Mercer
(John Mercer)
December 22, 2019, 10:28pm
279
Giltil:
You’re right here, there is a mistake in my formulation. I should have said the following : « V(D)J recombination doesn’t produce high FI for most of the genetic information necessary for implementing the function preexist in the stem cells that develop into B cell ». Thanks for the correction.
Please show your math.
It is not necessary to do the math.
Take this first sequence of letters:
« V(D)J recombination doesn’t produce high FI for most of the genetic information necessary for implementing the function preexist in the stem cells that develop into B cell »
Now take this second sequence of letter:
« V(D)J reco/dejpecbfsjeetrxyd/mbination doesn’t pro/ctifhkeswbudhg/duce high FI/tufdhkerttpbcdgezkmds/for most of the genet/pmhezybcvfdjufpaaxd/ic information necess/apchfsjudftepmbdqa/ary for implementing the function/qgfuotyudgjdepnvxwhj/ preexist in the stem cells that/arvfhjdtupmdfzqo/ develop into B cell ».
Can you see that the functional information in the first sequence is already nearly there in the second so that the transition between the second and the first sequences doesn’t involve a large jump in FI?

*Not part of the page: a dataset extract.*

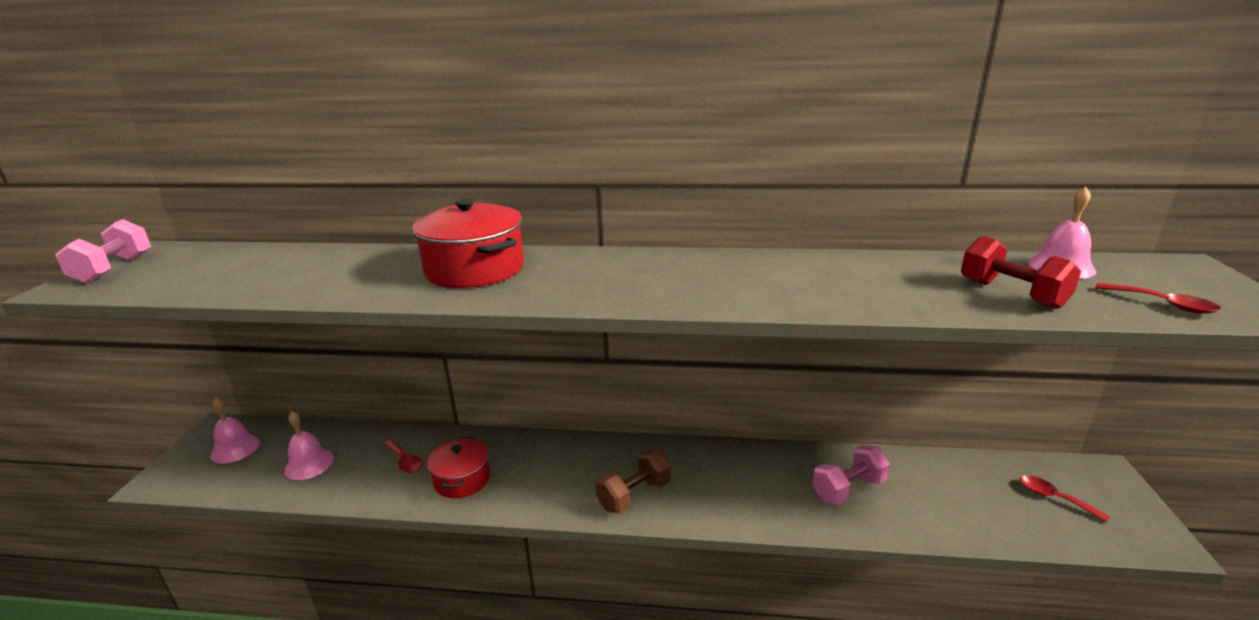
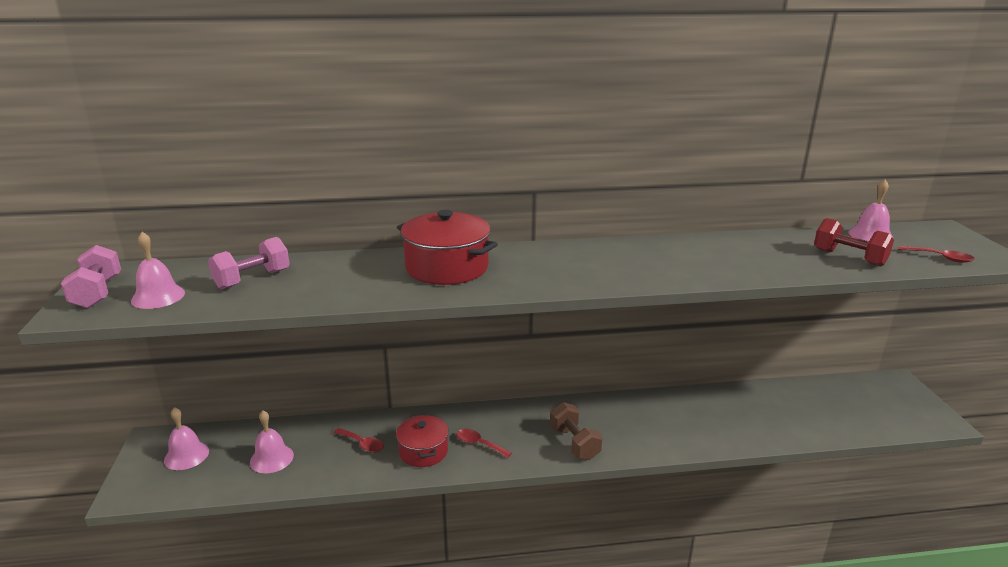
camera: 15 degrees left, 0 degrees up
brown dumbbell [595,449,671,514] -> brown dumbbell turned 60 degrees counterclockwise [550,402,603,460]
pink dumbbell [812,445,890,505] -> pink dumbbell moved to [208,237,290,290]
red spoon [1020,475,1110,523] -> red spoon moved to [457,429,512,458]
none -> pink bell [131,232,185,309]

Can YOU see that you have omitted the sloppy recombination between the segments, somatic hypermutation, and VH substitution, and many rounds of selection, all mechanisms that increase FI as @gpuccio defines it, in real time?
If you’d like to argue that these mechanisms aren’t important in generating FI, that would be fun. You’ve actually and accidentally offered a perfectly testable hypothesis as your unsupported claim:
See here:
Continuing the discussion from Is ID science? Redux :
Gil, misrepresenting (hopefully not deliberately) his assumption as a fact, has provided a clear ID hypothesis in what appears to be the process of scrambling to avoid testing @gpuccio ’s FI hypothesis:
No, I cannot, because the binding specificity of three-dimensional antibodies is a combinatorial function. You are now ignoring somatic hypermutation. You are also ignoring the sloppy joining of segments by recombination, which generates new FI in real time.
Again, @gpuccio ’s hypothesis (misrepresented as a fact) is that there is an FI threshold that cannot be generated without design. This hypothesis makes testable predictions that @Giltil and @gpuccio seem to be uninterested in testing.
Your hypothesis is most clearly stated as:
Let’s test it together!
Hints:
in those stem B cells, the gene segments that are recombined are arrayed like this:
DEFINE_ME
Let’s look at the heavy chain. Note that the cartoon is not accurate, …
Are you interested in learning more, Gil?